=== Passage shown ===
· · · · · · ·
Where 172.24.0.5 is the Windows VPN server.

Hope this helps some...

Dave

----------

## straks

Well, basicly, i have no idea what the NAT (of the university) does, it could be it blocks the port, it could be the protocol stuff.

The only thing i know is that the university system administrators don't want to change anything. Which is normal, if they have to change a NAT rule for 1 of there 20000 conected users, it would be an upside-down world I guess.

The system admins of the company i work said that i could try to use the PPTP via another port, to see if the normal port is blocked or something by the universities NAT 

The layout of the connection would be like:

ME (and some 20000 other users) ----- | NAT | ---- INTERNET ---- | Company -NAT | ---- VPN server

The system admins of the company don't have a problem to forward a given port on the NAT to the correct port on the VPN server. So there is absolutly no problem there.
· · · · · · ·
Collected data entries
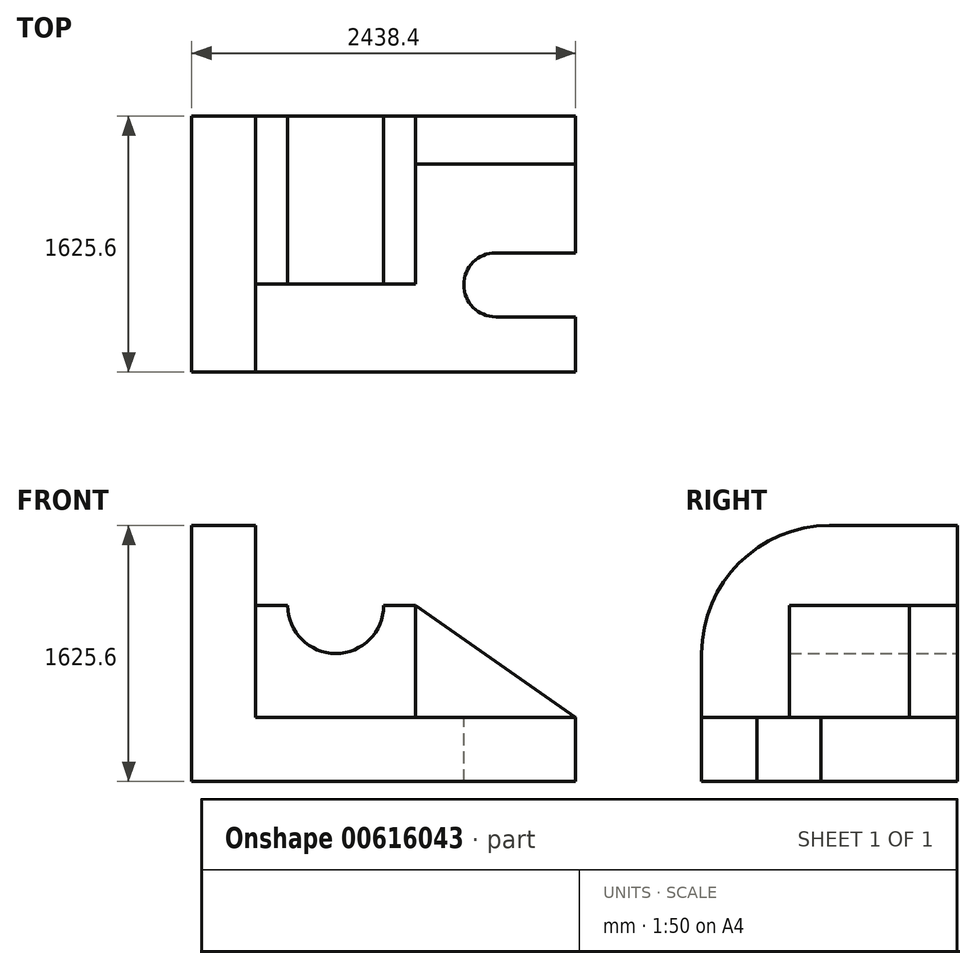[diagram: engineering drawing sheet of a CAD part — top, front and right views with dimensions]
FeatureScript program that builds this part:
annotation { "Feature Type Name" : "Feature", "Feature Type Description" : "" }
export const myFeature = defineFeature(function(context is Context, id is Id, definition is map)
    precondition{}
    {
        {
            var Q0;
            Q0=qCreatedBy(makeId("Top.planeOp"),FACE);
            var sketch = newSketch(context, id + "F0", { "sketchPlane" : qUnion([Q0])});
            skLineSegment(sketch, "E0.bottom", {"start": v(-1181.05, 810.48) * mm, "end": v(1257.35, 810.48) * mm});
            skLineSegment(sketch, "E0.top", {"start": v(-1181.05, -815.12) * mm, "end": v(1257.35, -815.12) * mm});
            skLineSegment(sketch, "E0.left", {"start": v(-1181.05, 810.48) * mm, "end": v(-1181.05, -815.12) * mm});
            skLineSegment(sketch, "E0.right", {"start": v(1257.35, 810.48) * mm, "end": v(1257.35, -815.12) * mm});
            skSolve(sketch);
        }
        {
            var Q0;
            Q0 = qSketchRegion(id + "F0", true);
            extrude(context, id + "F1", {"entities" : qUnion([Q0]), "depth" : 406.4 * mm, "offsetDistance" : 25.4 * mm});
        }
        {
            var Q0;
            Q0=makeQuery(id+"F1.opExtrude","SWEPT_FACE",FACE,{"disambiguationData":[OSD([sQuery(id+"F0.wireOp",EDGE,"E0.left")])]});
            var sketch = newSketch(context, id + "F2", { "sketchPlane" : qUnion([Q0])});
            skLineSegment(sketch, "E1.bottom", {"start": v(-810.48, 0) * mm, "end": v(815.12, 0) * mm});
            skLineSegment(sketch, "E1.top", {"start": v(-810.48, 1625.6) * mm, "end": v(815.12, 1625.6) * mm});
            skLineSegment(sketch, "E1.left", {"start": v(-810.48, 0) * mm, "end": v(-810.48, 1625.6) * mm});
            skLineSegment(sketch, "E1.right", {"start": v(815.12, 0) * mm, "end": v(815.12, 1625.6) * mm});
            skSolve(sketch);
        }
        {
            var Q0;
            Q0 = qSketchRegion(id + "F2", true);
            extrude(context, id + "F3", {"entities" : qUnion([Q0]), "operationType" : NewBodyOperationType.ADD, "oppositeDirection" : true, "depth" : 406.4 * mm, "offsetDistance" : 25.4 * mm});
        }
        {
            var Q0;
            Q0=makeQuery(id+"F1.opExtrude","CAP_FACE",FACE,{"disambiguationData":[OSD([sQuery(id+"F0.wireOp",EDGE,"E0.bottom"),sQuery(id+"F0.wireOp",EDGE,"E0.top"),sQuery(id+"F0.wireOp",EDGE,"E0.left"),sQuery(id+"F0.wireOp",EDGE,"E0.right")])],"isStart":false});
            var sketch = newSketch(context, id + "F4", { "sketchPlane" : qUnion([Q0])});
            skLineSegment(sketch, "E2.bottom", {"start": v(-774.65, 810.48) * mm, "end": v(241.35, 810.48) * mm});
            skLineSegment(sketch, "E2.top", {"start": v(-774.65, -256.32) * mm, "end": v(241.35, -256.32) * mm});
            skLineSegment(sketch, "E2.left", {"start": v(-774.65, 810.48) * mm, "end": v(-774.65, -256.32) * mm});
            skLineSegment(sketch, "E2.right", {"start": v(241.35, 810.48) * mm, "end": v(241.35, -256.32) * mm});
            skSolve(sketch);
        }
        {
            var Q0;
            Q0=makeQuery(id+"F4.imprint","IMPRINT",FACE,{"disambiguationData":[TD([[makeQuery(id+"F4.imprint","IMPRINT",EDGE,{"derivedFrom":sQuery(id+"F4.wireOp",EDGE,"E2.bottom")}),-1.0]])]});
            extrude(context, id + "F5", {"entities" : qUnion([Q0]), "operationType" : NewBodyOperationType.ADD, "depth" : 711.2 * mm, "offsetDistance" : 25.4 * mm});
        }
        {
            var Q0;
            Q0=makeQuery(id+"F5.opExtrude","SWEPT_FACE",FACE,{"disambiguationData":[OSD([sQuery(id+"F4.wireOp",EDGE,"E2.top")])]});
            var sketch = newSketch(context, id + "F6", { "sketchPlane" : qUnion([Q0])});
            skCircle(sketch, "E3", {"center": v(-266.65, 1117.6) * mm, "radius": 304.8 * mm});
            skSolve(sketch);
        }
        {
            var Q0;
            {var subQ0=sQuery(id+"F6.wireOp",EDGE,"E3");var subQ1=makeQuery(id+"F5.opExtrude","CAP_EDGE",EDGE,{"disambiguationData":[OSD([sQuery(id+"F4.wireOp",EDGE,"E2.top")])],"isStart":false});var subQ2=makeQuery(id+"F6.imprint","INTERSECT",VERTEX,{"disambiguationData":[OD(0.0)],"derivedFrom":[subQ1,subQ0]});Q0=makeQuery(id+"F6.imprint","IMPRINT",FACE,{"disambiguationData":[TD([[makeQuery(id+"F6.imprint","IMPRINT",EDGE,{"disambiguationData":[TD([[subQ2,1.0]])],"derivedFrom":subQ0}),1.0]])]});}
            var Q1;
            Q1=makeQuery(id+"F5.opExtrude","CAP_EDGE",EDGE,{"disambiguationData":[OSD([sQuery(id+"F4.wireOp",EDGE,"E2.right")])],"isStart":false});
            sweep(context, id + "F7", {"operationType" : NewBodyOperationType.REMOVE, "profiles" : qUnion([Q0]), "path" : qUnion([Q1])});
        }
        {
            var Q0;
            Q0=makeQuery(id+"F3.opExtrude","SWEPT_EDGE",EDGE,{"disambiguationData":[OSD([sQuery(id+"F2.wireOp",EDGE,"E1.top"),sQuery(id+"F2.wireOp",EDGE,"E1.right")])]});
            fillet(context, id + "F8", {"entities" : qUnion([Q0]), "radius" : 812.8 * mm, "tangentPropagation" : true, "allowEdgeOverflow" : false});
        }
        {
            var Q0;
            Q0=makeQuery(id+"F5.opExtrude","SWEPT_FACE",FACE,{"disambiguationData":[OSD([sQuery(id+"F4.wireOp",EDGE,"E2.right")])]});
            var sketch = newSketch(context, id + "F9", { "sketchPlane" : qUnion([Q0])});
            skLineSegment(sketch, "E4.bottom", {"start": v(810.48, 1117.6) * mm, "end": v(505.68, 1117.6) * mm});
            skLineSegment(sketch, "E4.top", {"start": v(810.48, 406.4) * mm, "end": v(505.68, 406.4) * mm});
            skLineSegment(sketch, "E4.left", {"start": v(810.48, 1117.6) * mm, "end": v(810.48, 406.4) * mm});
            skLineSegment(sketch, "E4.right", {"start": v(505.68, 1117.6) * mm, "end": v(505.68, 406.4) * mm});
            skSolve(sketch);
        }
        {
            var Q0;
            Q0 = qSketchRegion(id + "F9", true);
            extrude(context, id + "F10", {"entities" : qUnion([Q0]), "operationType" : NewBodyOperationType.ADD, "depth" : 1016 * mm, "offsetDistance" : 25.4 * mm});
        }
        {
            var Q0;
            Q0=makeQuery(id+"F10.opExtrude","SWEPT_FACE",FACE,{"disambiguationData":[OSD([sQuery(id+"F9.wireOp",EDGE,"E4.right")])]});
            var sketch = newSketch(context, id + "F11", { "sketchPlane" : qUnion([Q0])});
            skLineSegment(sketch, "E5", {"start": v(241.35, 1117.6) * mm, "end": v(1257.35, 406.4) * mm});
            skSolve(sketch);
        }
        {
            var Q0;
            Q0=makeQuery(id+"F11.imprint","IMPRINT",FACE,{"disambiguationData":[TD([[makeQuery(id+"F11.imprint","IMPRINT",EDGE,{"derivedFrom":sQuery(id+"F11.wireOp",EDGE,"E5")}),1.0]])]});
            var Q1;
            Q1=makeQuery(id+"F10.opExtrude","CAP_EDGE",EDGE,{"disambiguationData":[OSD([sQuery(id+"F9.wireOp",EDGE,"E4.bottom")])],"isStart":false});
            sweep(context, id + "F12", {"operationType" : NewBodyOperationType.REMOVE, "profiles" : qUnion([Q0]), "path" : qUnion([Q1])});
        }
        {
            var Q0;
            {var subQ5=sQuery(id+"F4.wireOp",EDGE,"E2.top");Q0=makeQuery(id+"F4.imprint","IMPRINT",FACE,{"disambiguationData":[TD([[makeQuery(id+"F4.imprint","IMPRINT",EDGE,{"derivedFrom":subQ5}),-1.0]])]});}
            var sketch = newSketch(context, id + "F13", { "sketchPlane" : qUnion([Q0])});
            skLineSegment(sketch, "E6.bottom", {"start": v(1257.37, -464.42) * mm, "end": v(749.37, -464.42) * mm});
            skLineSegment(sketch, "E6.top", {"start": v(1257.37, -58.02) * mm, "end": v(749.37, -58.02) * mm});
            skLineSegment(sketch, "E6.left", {"start": v(1257.37, -464.42) * mm, "end": v(1257.37, -58.02) * mm});
            skLineSegment(sketch, "E6.right", {"start": v(749.37, -464.42) * mm, "end": v(749.37, -58.02) * mm});
            skCircle(sketch, "E7", {"center": v(749.37, -261.22) * mm, "radius": 203.2 * mm});
            skSolve(sketch);
        }
        {
            var Q0;
            Q0 = qSketchRegion(id + "F13", true);
            extrude(context, id + "F14", {"entities" : qUnion([Q0]), "operationType" : NewBodyOperationType.REMOVE, "oppositeDirection" : true, "depth" : 574.04 * mm, "offsetDistance" : 25.4 * mm});
        }
    });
· · · · · · ·
Can you retype the entire forum thread about reaching the company VPN server through the university's NAT, word for word? None of the CAD file rows are needed here.

=== Exercise response ===
Where 172.24.0.5 is the Windows VPN server.

Hope this helps some...

Dave

----------

## straks

Well, basicly, i have no idea what the NAT (of the university) does, it could be it blocks the port, it could be the protocol stuff.

The only thing i know is that the university system administrators don't want to change anything. Which is normal, if they have to change a NAT rule for 1 of there 20000 conected users, it would be an upside-down world I guess.

The system admins of the company i work said that i could try to use the PPTP via another port, to see if the normal port is blocked or something by the universities NAT 

The layout of the connection would be like:

ME (and some 20000 other users) ----- | NAT | ---- INTERNET ---- | Company -NAT | ---- VPN server

The system admins of the company don't have a problem to forward a given port on the NAT to the correct port on the VPN server. So there is absolutly no problem there.